● Provided text:
On account of the economy

Today I want to talk about the economy again. I've always loved that line from Bruce Springsteen "Lately there ain't been much work on account of the economy". The lad in the song has no idea what that means "the economy": it is just what they told him when they turned him away and what he heard on the TV.

The economy is in some ways impenetrable and unpredictable. And some economists make it arcane and academic. But it is an emergent phenomenon from human society, so we can understand it at instinctive levels from the basic principles we know about our own behaviour and culture, if we think.

I was raised by a Tasmanian and a Kiwi, two of the most "no bullshit" cultures on Earth (it is that Scots heritage I think). I believe there are fundamentals that matter, and no fancy slick-talking carpet-bagging politician or businessman can talk them away. We partied too hard for twenty years and borrowed the money for the booze. We let the money merchants off the leash and they ran away with our society's money. When the banking system started to fall we guaranteed them, thus ensuring the bankers will be even less careful in future. We wedged trillions we don't have under the system to try to stop it toppling, which is a bit like building sand walls on the beach to stop the tide. In fact we threw so much future-borrowed money at it that the topple has even paused for a few months. But a huge over-spend has occured and real and imagined wealth has gone. The piper must be paid. The adjustments must happen.

There is still much empty air under the US economy. The UK is still in recession. US unemployment won't peak until mid 2010 - there are one or more rounds of further mortgage defaults still to come and a flat economy for years. China is a murky unknown that may or may not be holding up. And the money industry are staggering to their feet with our newly injected loot and heading off into the wilds again.

No crash follows a smooth slope down, it dips and dives like an out-of-control plane. Don't let a small up-tick fool you. Humans are natural optimists: that's how we cope with a nasty brutish planet. In 1931 government and experts were saying the worst was over. My parents grew up in the years that followed. My grand-parents lived it. The deprivation led to the rise of the Nazis (and their not quite so powerful equivalents all round the world).

I'm worried about 2010 - I think the slide may resume. As a freelance consultant I'm intensely worried. Most of our family's reserves are gone. Unless the Australian and NZ government free up my retirement funds, two or three more years like 2009 will see our house gone.

I'd dearly love to be wrong, and it is all one big guessing game even for the "experts", but I'd bet better than 50/50 I'm right. Pile cash. Cut debt. Secure your revenue streams. Don't let the governments let up. Keep the planet together - resist protectionism. Pray for China. And hold on.

[for more technical detail;, see this edition of the IT Skeptic's newsletter]

Comments

gloomy

IT skeptic, journalism skeptic, now economic recovery skeptic :)

I'd rather sit on the more positive side, expecting smaller corrections in 2010 and 11, with a SLOW and steady rise after that. The way I'm paying my mortgage off however is assuming the worst, so I'll split my chips thanks. Being relatively youthful as well, I'm expecting the baby boomers to stay in the workplace a little while longer until their super and shares have recovered.

Here's hoping the skeptic family will be at two-hills for YEARS to come.

trying to talk the market up

Good point Tim: once you pass fifty as I just did you start running out of runway. Youngsters have time to recover - every good entrepreneur supposedly goes bankrupt at least once.

Collected data entries
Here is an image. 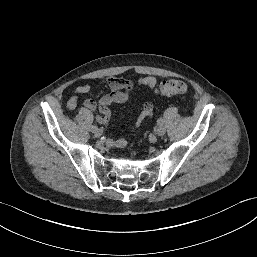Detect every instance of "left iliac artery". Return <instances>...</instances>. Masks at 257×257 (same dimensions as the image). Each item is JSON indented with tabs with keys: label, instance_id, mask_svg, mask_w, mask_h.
Instances as JSON below:
<instances>
[{
	"label": "left iliac artery",
	"instance_id": "44dca946",
	"mask_svg": "<svg viewBox=\"0 0 257 257\" xmlns=\"http://www.w3.org/2000/svg\"><path fill=\"white\" fill-rule=\"evenodd\" d=\"M157 124H158V125H162V124H163V119H162V118H159V119L157 120Z\"/></svg>",
	"mask_w": 257,
	"mask_h": 257
}]
</instances>
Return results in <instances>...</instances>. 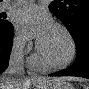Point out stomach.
<instances>
[{
  "mask_svg": "<svg viewBox=\"0 0 89 89\" xmlns=\"http://www.w3.org/2000/svg\"><path fill=\"white\" fill-rule=\"evenodd\" d=\"M37 89H75L70 83H47L45 85L37 87Z\"/></svg>",
  "mask_w": 89,
  "mask_h": 89,
  "instance_id": "0dacf381",
  "label": "stomach"
}]
</instances>
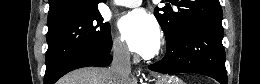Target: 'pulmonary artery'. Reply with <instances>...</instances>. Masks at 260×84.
Masks as SVG:
<instances>
[{
	"instance_id": "obj_1",
	"label": "pulmonary artery",
	"mask_w": 260,
	"mask_h": 84,
	"mask_svg": "<svg viewBox=\"0 0 260 84\" xmlns=\"http://www.w3.org/2000/svg\"><path fill=\"white\" fill-rule=\"evenodd\" d=\"M117 5L125 6V7H136L141 4L140 0H117L115 1Z\"/></svg>"
}]
</instances>
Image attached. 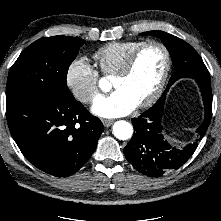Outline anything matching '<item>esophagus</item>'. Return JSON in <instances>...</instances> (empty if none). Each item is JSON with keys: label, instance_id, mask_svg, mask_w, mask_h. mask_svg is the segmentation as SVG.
I'll return each mask as SVG.
<instances>
[{"label": "esophagus", "instance_id": "obj_1", "mask_svg": "<svg viewBox=\"0 0 221 221\" xmlns=\"http://www.w3.org/2000/svg\"><path fill=\"white\" fill-rule=\"evenodd\" d=\"M102 122H103V125H104L105 127H109V126L112 125L113 120L103 119Z\"/></svg>", "mask_w": 221, "mask_h": 221}]
</instances>
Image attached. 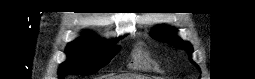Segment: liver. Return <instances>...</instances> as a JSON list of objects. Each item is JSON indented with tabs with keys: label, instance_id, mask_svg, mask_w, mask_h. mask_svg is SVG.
I'll list each match as a JSON object with an SVG mask.
<instances>
[{
	"label": "liver",
	"instance_id": "1",
	"mask_svg": "<svg viewBox=\"0 0 255 79\" xmlns=\"http://www.w3.org/2000/svg\"><path fill=\"white\" fill-rule=\"evenodd\" d=\"M106 79H140V76H137V75H123V76L108 77Z\"/></svg>",
	"mask_w": 255,
	"mask_h": 79
}]
</instances>
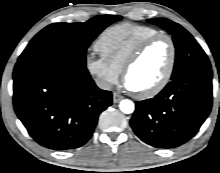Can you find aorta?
Listing matches in <instances>:
<instances>
[{"mask_svg":"<svg viewBox=\"0 0 220 173\" xmlns=\"http://www.w3.org/2000/svg\"><path fill=\"white\" fill-rule=\"evenodd\" d=\"M120 110L125 114H131L134 112L135 106L131 100L124 99L119 104Z\"/></svg>","mask_w":220,"mask_h":173,"instance_id":"obj_1","label":"aorta"}]
</instances>
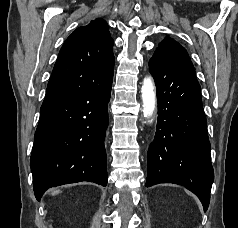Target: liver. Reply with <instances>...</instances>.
Here are the masks:
<instances>
[{"label": "liver", "mask_w": 238, "mask_h": 228, "mask_svg": "<svg viewBox=\"0 0 238 228\" xmlns=\"http://www.w3.org/2000/svg\"><path fill=\"white\" fill-rule=\"evenodd\" d=\"M60 191L59 190H55L52 192V195L58 194Z\"/></svg>", "instance_id": "liver-1"}]
</instances>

● Task details:
Answer these questions from the text on the economy:
1. Who raised the writer?
2. Until when does the text say US unemployment won't peak?
3. In what year were government and experts saying the worst was over?

● Output for this task:
1. A Tasmanian and a Kiwi.
2. Mid 2010.
3. 1931.